If this is the case and China is simply using the Iran CSP proposal as a bargaining chip in its relations with the U.S., then its low-key response to the politically motivated exaggerations about the Iran-China CSP makes sense despite the fact that it is causing anti-China sentiments inside Iran. However, if China is seriously interested in a long-term large-scale trade and investment agreement with Iran, which will require substantial Chinese capital investments in Iran’s energy and infrastructure projects, it must take these political risks seriously. Not only the factional feuds inside the Islamic political elite can lead to delays and cancellations of some projects, but Chinese investments might become vulnerable to political pressure and acts of sabotage by regime opponents. Both of these risk factors have precedence at a smaller scale in China’s Comprehensive Agreement with Pakistan (China-Pakistan Economic Corridor – CPEC).

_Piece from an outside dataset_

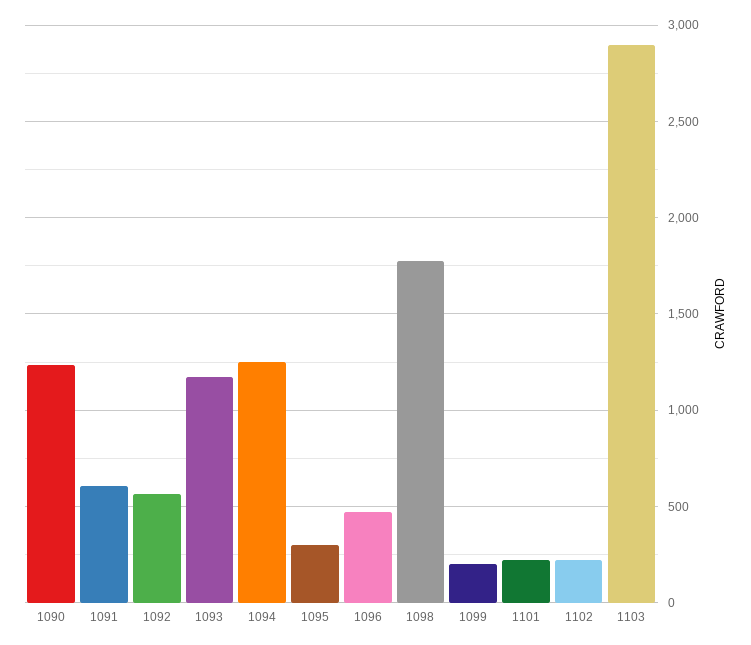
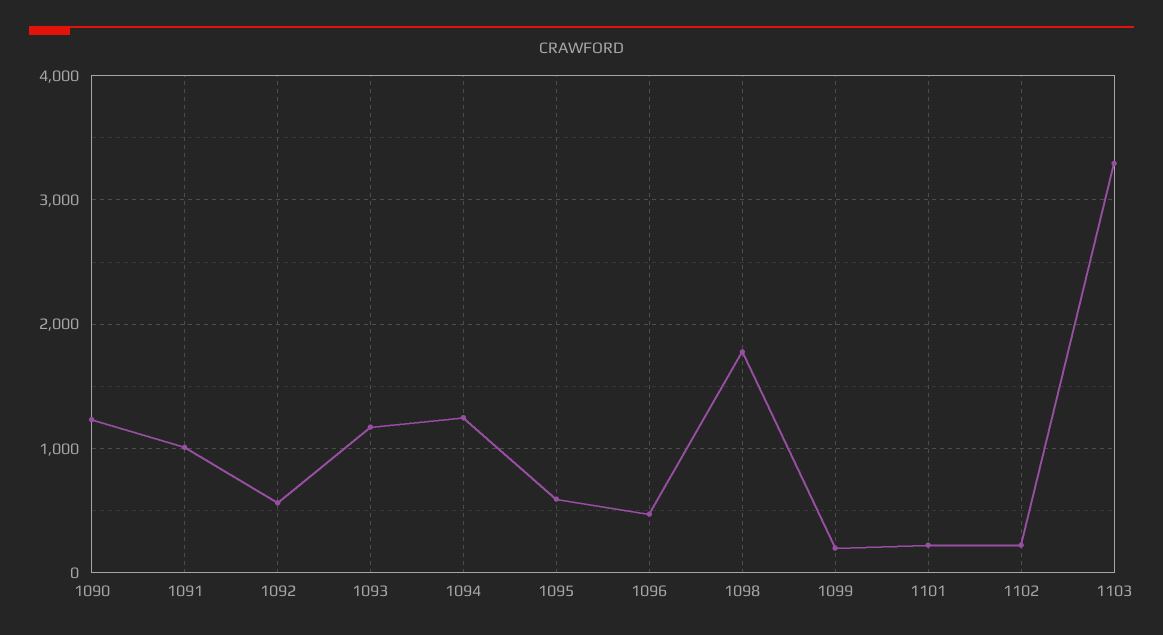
1091: 600 -> 1000
1095: 300 -> 600
1103: 2900 -> 3300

To reduce these political risks China must make sure any comprehensive agreement with Iran will be a truly win-win agreement, which will benefit both Iran and China. It must also demonstrate neutrality in Iran’s domestic political scene. China has always maintained a policy of non-interference in the domestic affairs of its economic partners. This policy has served China well and encouraged many developing countries that have painful historical memories of Western intervention, to “look east.” However, China’s cooperation with a ruling regime that is both unable to produce economic prosperity, and unresponsive to people’s demands for social freedom and political reforms, might be perceived as an act of interference. Iran’s unhappy and marginalized majority have come to believe that China is empowering the ruling regime of their country.
China should find a way to address these sentiments and the first step is to encourage open debate and full transparency about the CSP that it is negotiating with Iran. If China decides to move forward with a comprehensive strategic partnership with Iran it must take these domestic and geopolitical risks to its long-term investments into account. Some policies might reduce these risks. First, in order to minimize anti-Chinese sentiments, China must make sure that the negotiations and details of any long-run economic agreement are transparent and enjoy a minimum threshold of legitimacy among Iranians. This legitimacy will reduce the vulnerability of China’s investments to unforeseen political changes and the transfer of power to new political groups. Second, China must encourage good governance and effective fight against corruption by Iran’s political elite so that Iran-China economic relations will produce tangible economic benefits for a large majority of Iranians.
In addition to the domestic political risks, China must also be mindful of geopolitical risks to its relations with Iran. The United States, some Arab countries, and Israel are now fully committed to using economic pressure, cyberattacks, and sabotage against Iran. These interventions can cause a direct disruption in China’s investment projects by forcing Chinese firms to suspend operations under the threat of sanctions. They can also disrupt Iran-China economic relations indirectly by causing instability and encouraging anti-Chinese sentiments among regime opponents.